Given its location in Chilean Patagonia, expect the weather in Torres del Paine to the unpredictable, changing from sun to rain to snow all in the space of an afternoon. One thing that you are sure to encounter at any time of the year is the wind, so be prepared to battle some gusts at some point. The most popular time to visit the park is in the summer months between December and March, but this is also when the park is at its busiest. Many people prefer to visit in fall in April and May, when the leaves start to turn colour and provide ample opportunity for some spectacular photographs.

How to get there

If you are traveling to the park from within Chile, the best way to get there is to fly to Punta Arenas from Santiago.
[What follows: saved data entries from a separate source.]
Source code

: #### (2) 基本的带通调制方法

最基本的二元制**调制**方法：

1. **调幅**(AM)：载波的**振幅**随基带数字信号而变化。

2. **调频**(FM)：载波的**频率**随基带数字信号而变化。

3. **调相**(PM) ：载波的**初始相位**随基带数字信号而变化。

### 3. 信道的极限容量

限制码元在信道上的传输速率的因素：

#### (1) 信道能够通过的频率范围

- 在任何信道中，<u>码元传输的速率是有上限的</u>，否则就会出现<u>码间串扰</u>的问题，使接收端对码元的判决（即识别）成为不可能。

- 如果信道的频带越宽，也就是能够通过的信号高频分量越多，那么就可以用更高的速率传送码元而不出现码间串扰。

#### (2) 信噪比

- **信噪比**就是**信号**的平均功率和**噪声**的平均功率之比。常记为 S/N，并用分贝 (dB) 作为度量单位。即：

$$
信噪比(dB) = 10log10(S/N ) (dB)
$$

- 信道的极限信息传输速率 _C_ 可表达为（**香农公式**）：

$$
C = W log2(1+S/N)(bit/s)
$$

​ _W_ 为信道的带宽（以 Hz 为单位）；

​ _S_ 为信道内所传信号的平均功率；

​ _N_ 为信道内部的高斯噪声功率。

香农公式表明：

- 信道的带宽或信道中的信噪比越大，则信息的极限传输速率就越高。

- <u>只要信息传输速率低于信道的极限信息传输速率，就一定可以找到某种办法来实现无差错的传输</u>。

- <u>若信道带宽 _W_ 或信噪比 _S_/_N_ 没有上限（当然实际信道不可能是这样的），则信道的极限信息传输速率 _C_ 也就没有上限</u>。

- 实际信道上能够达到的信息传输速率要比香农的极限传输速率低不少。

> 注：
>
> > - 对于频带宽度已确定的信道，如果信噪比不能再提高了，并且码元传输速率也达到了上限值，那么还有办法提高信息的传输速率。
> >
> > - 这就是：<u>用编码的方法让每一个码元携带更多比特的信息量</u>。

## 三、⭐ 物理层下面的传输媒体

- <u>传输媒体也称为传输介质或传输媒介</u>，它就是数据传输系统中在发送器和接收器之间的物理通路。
Flights from Santiago fly either directly to Punta Arenas or with a stopover in Puerto Montt. If you are traveling to the park from Argentina, flights arrive to El Calafate, which is then a five hour journey by bus to the border at Puerto Natales. The border crossing can take some time, so if you are in a hurry, fly to Puerto Montt and then on to Punta Arenas. The main entry point to the park is via Puerto Natales, so you will need to get a transfer from Punta Arenas to this town, then get a bus or transfer into the park itself. Consult one of our travel experts and they will advise you on how to proceed once in the park based on what circuit or day tours you want to do.
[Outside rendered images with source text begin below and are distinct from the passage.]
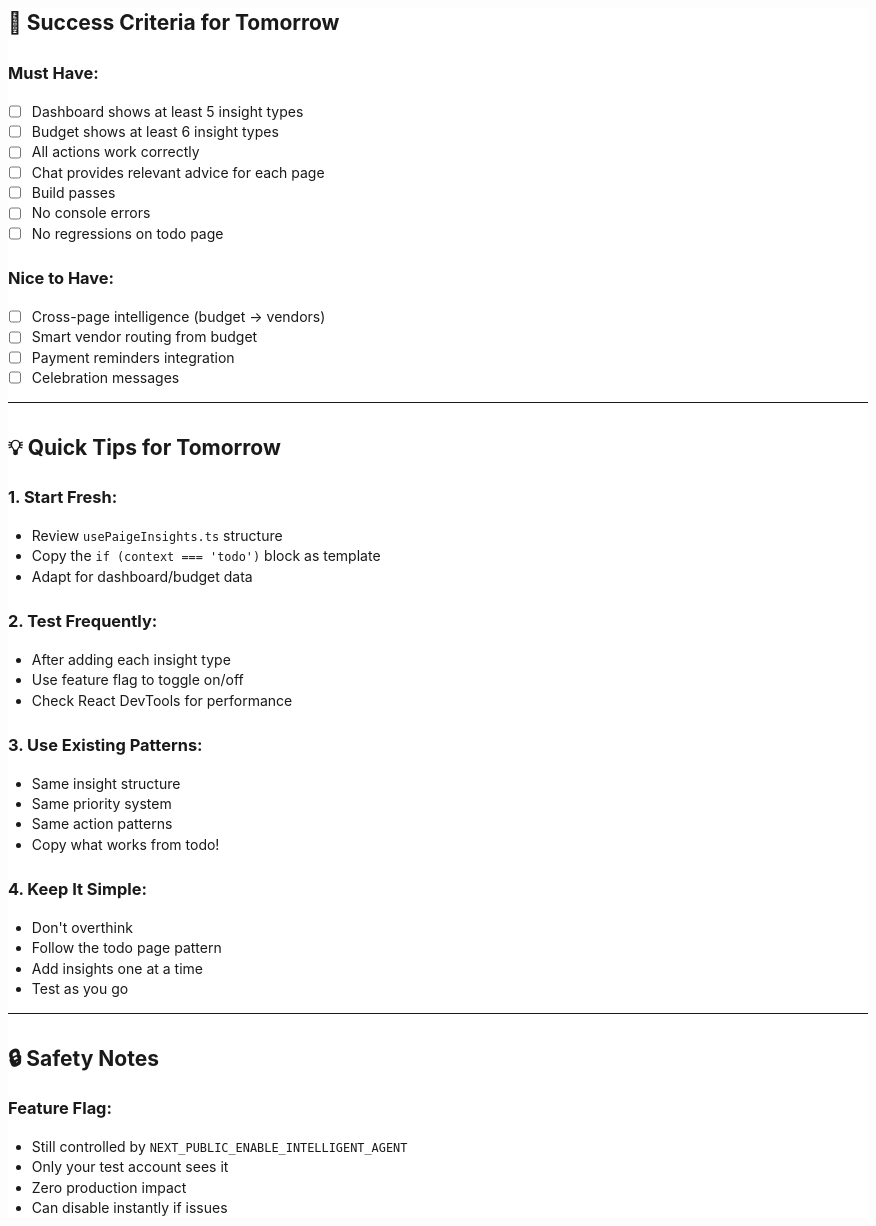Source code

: 
## 🎯 **Success Criteria for Tomorrow**

### **Must Have:**
- [ ] Dashboard shows at least 5 insight types
- [ ] Budget shows at least 6 insight types
- [ ] All actions work correctly
- [ ] Chat provides relevant advice for each page
- [ ] Build passes
- [ ] No console errors
- [ ] No regressions on todo page

### **Nice to Have:**
- [ ] Cross-page intelligence (budget → vendors)
- [ ] Smart vendor routing from budget
- [ ] Payment reminders integration
- [ ] Celebration messages

---

## 💡 **Quick Tips for Tomorrow**

### **1. Start Fresh:**
- Review `usePaigeInsights.ts` structure
- Copy the `if (context === 'todo')` block as template
- Adapt for dashboard/budget data

### **2. Test Frequently:**
- After adding each insight type
- Use feature flag to toggle on/off
- Check React DevTools for performance

### **3. Use Existing Patterns:**
- Same insight structure
- Same priority system
- Same action patterns
- Copy what works from todo!

### **4. Keep It Simple:**
- Don't overthink
- Follow the todo page pattern
- Add insights one at a time
- Test as you go

---

## 🔒 **Safety Notes**

### **Feature Flag:**
- Still controlled by `NEXT_PUBLIC_ENABLE_INTELLIGENT_AGENT`
- Only your test account sees it
- Zero production impact
- Can disable instantly if issues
Puerto Natales has a highly developed tourism infrastructure, and there are plenty of places to stay in advance of your trip to the park. Try some of Patagonia’s famous seafood, lamb and craft beer while you are here, and stock up on supplies in one of the supermarkets if you are planning on doing a multi-day trek in the park. Once you are in the park, there are purpose-built lodges and some rustic campsites to stay in. In an effort to conserve the park, tourist numbers have been limited and now reservations in the lodges and campsites must be made in advance, but just speak to one of our travel experts and they can make the reservations for you, as there is no central booking website. Ensure you have brought sufficient and proper clothes for your trip, but we will tell you what to pack, so don’t worry. Bring cash with you for your time in the park, as there are no ATMs. You can withdraw and exchange money in Puerto Natales.